Key insights and market outlook
Kabinet Jepang menyetujui anggaran pertahanan sebesar ¥9 triliun (sekitar US$58 miliar) untuk tahun fiskal mendatang, menandai peningkatan sebesar 9,4% dibandingkan anggaran sebelumnya. Keputusan ini diambil di tengah meningkatnya ketegangan dengan China, dengan Beijing menuduh Tokyo telah memicu perlombaan senjata di luar angkasa. Anggaran tersebut memprioritaskan peningkatan kemampuan serangan balasan dan sistem pertahanan pesisir Jepang, termasuk pengadaan rudal permukaan-ke-kapal dan sistem persenjataan nirawak.
Pemerintah Jepang telah menyetujui anggaran pertahanan sebesar ¥9 triliun untuk tahun fiskal mendatang, yang merupakan peningkatan signifikan sebesar 9,4% dibandingkan alokasi sebelumnya. Kenaikan besar dalam pengeluaran militer ini merupakan bagian dari program lima tahun Jepang yang bertujuan untuk menggandakan pengeluaran pertahanannya menjadi 2% dari PDB pada akhir periode tersebut. Keputusan ini diambil di tengah meningkatnya ketegangan militer dengan China, dengan Beijing menuduh Tokyo telah memicu perlombaan senjata di luar angkasa.

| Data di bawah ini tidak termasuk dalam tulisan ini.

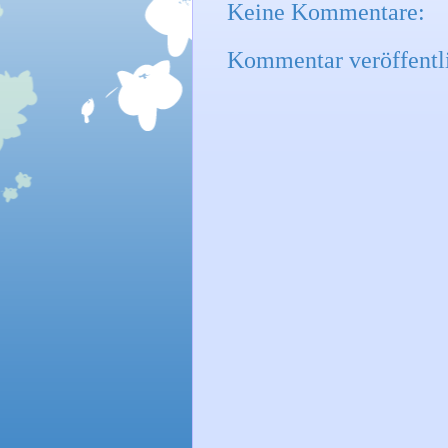
Keine Kommentare:
Kommentar veröffentl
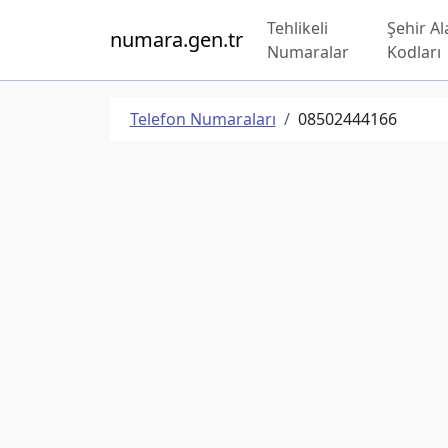
Tehlikeli
Şehir Al
numara.gen.tr
Numaralar
Kodları
Telefon Numaraları
08502444166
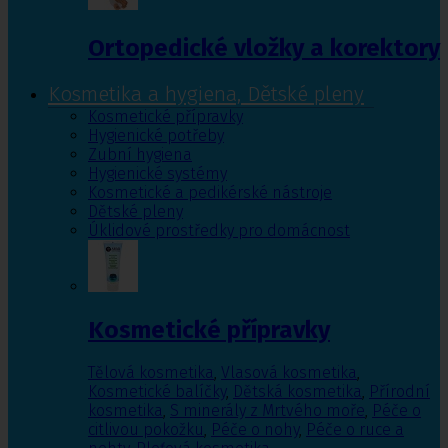
Ortopedické vložky a korektory
Kosmetika a hygiena, Dětské pleny
Kosmetické přípravky
Hygienické potřeby
Zubní hygiena
Hygienické systémy
Kosmetické a pedikérské nástroje
Dětské pleny
Úklidové prostředky pro domácnost
Kosmetické přípravky
Tělová kosmetika
,
Vlasová kosmetika
,
Kosmetické balíčky
,
Dětská kosmetika
,
Přírodní
kosmetika
,
S minerály z Mrtvého moře
,
Péče o
citlivou pokožku
,
Péče o nohy
,
Péče o ruce a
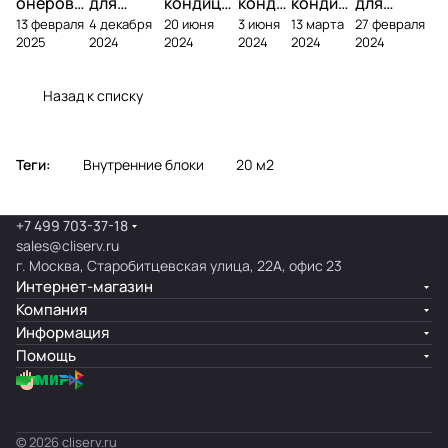
онеров
для
кондици
конди
кондиц
для
13 февраля
4 декабря
20 июня
3 июня
13 марта
27 февраля
фреоном
кондици
онера на
ционе
ионер?
кондицио
2025
2024
2024
2024
2024
2024
онера
фасаде
ра
нера
Назад к списку
Теги:
Внутренние блоки
20 м2
+7 499 703-37-18
sales@cliserv.ru
г. Москва, Старобитцевская улица, 22А, офис 23
Интернет-магазин
Компания
Информация
Помощь
© 2026 cliserv.ru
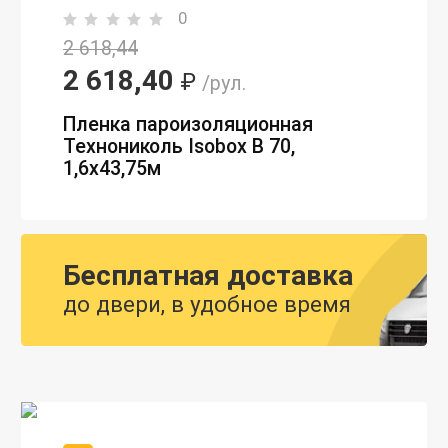
0
2 618,44
2 618,40
₽
/рул.
Пленка пароизоляционная
Технониколь Isobox В 70,
1,6х43,75м
Бесплатная доставка
до двери, в удобное время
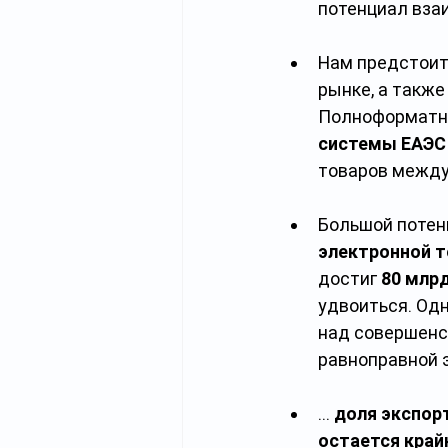
потенциал вза
Нам предстоит
рынке, а также
Полноформатно
системы ЕАЭС
товаров между
Большой потен
электронной т
достиг 
80 млр
удвоиться. Одн
над совершенс
равноправной 
… 
доля экспор
остается край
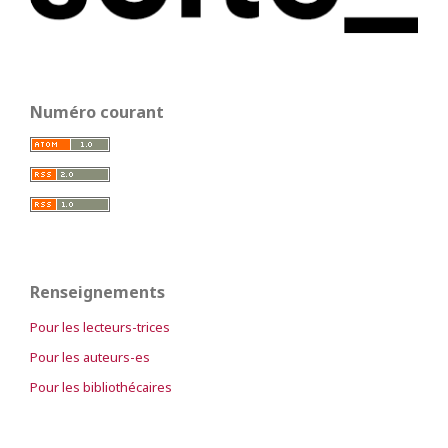
Numéro courant
Renseignements
Pour les lecteurs-trices
Pour les auteurs-es
Pour les bibliothécaires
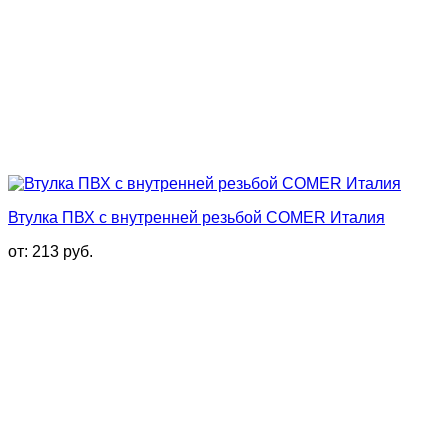
Втулка ПВХ с внутренней резьбой COMER Италия
от:
213
руб.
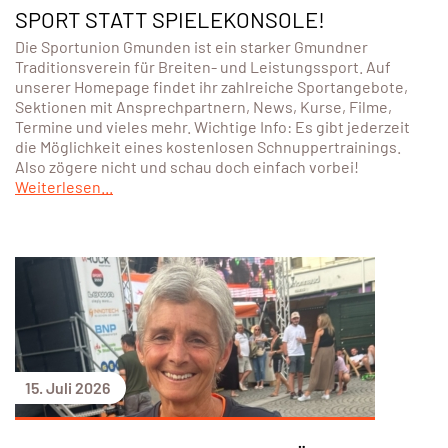
SPORT STATT SPIELEKONSOLE!
Die Sportunion Gmunden ist ein starker Gmundner
Traditionsverein für Breiten- und Leistungssport. Auf
unserer Homepage findet ihr zahlreiche Sportangebote,
Sektionen mit Ansprechpartnern, News, Kurse, Filme,
Termine und vieles mehr. Wichtige Info: Es gibt jederzeit
die Möglichkeit eines kostenlosen Schnuppertrainings.
Also zögere nicht und schau doch einfach vorbei!
Weiterlesen...
15. Juli 2026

Anggaran baru ini memberikan penekanan khusus pada peningkatan kemampuan serangan balasan Jepang dan penguatan sistem pertahanan pesisir. Prioritas pengadaan utama termasuk rudal permukaan-ke-kapal dan sistem persenjataan nirawak canggih. Peningkatan kemampuan militer ini dirancang untuk memperkuat postur pertahanan Jepang dalam menghadapi tantangan keamanan regional yang semakin besar.
Peningkatan signifikan dalam pengeluaran pertahanan Jepang mencerminkan keprihatinan negara tersebut terhadap dinamika keamanan regional, khususnya dalam hubungannya dengan China. Persetujuan anggaran ini datang ketika ketegangan antara kedua negara terus meningkat, dengan kedua belah pihak terlibat dalam serangkaian manuver diplomatik dan militer. Keputusan Jepang untuk meningkatkan kemampuan militernya kemungkinan akan memiliki implikasi jangka panjang bagi arsitektur keamanan regional dan berpotensi mempengaruhi strategi militer negara-negara lain di kawasan Asia-Pasifik.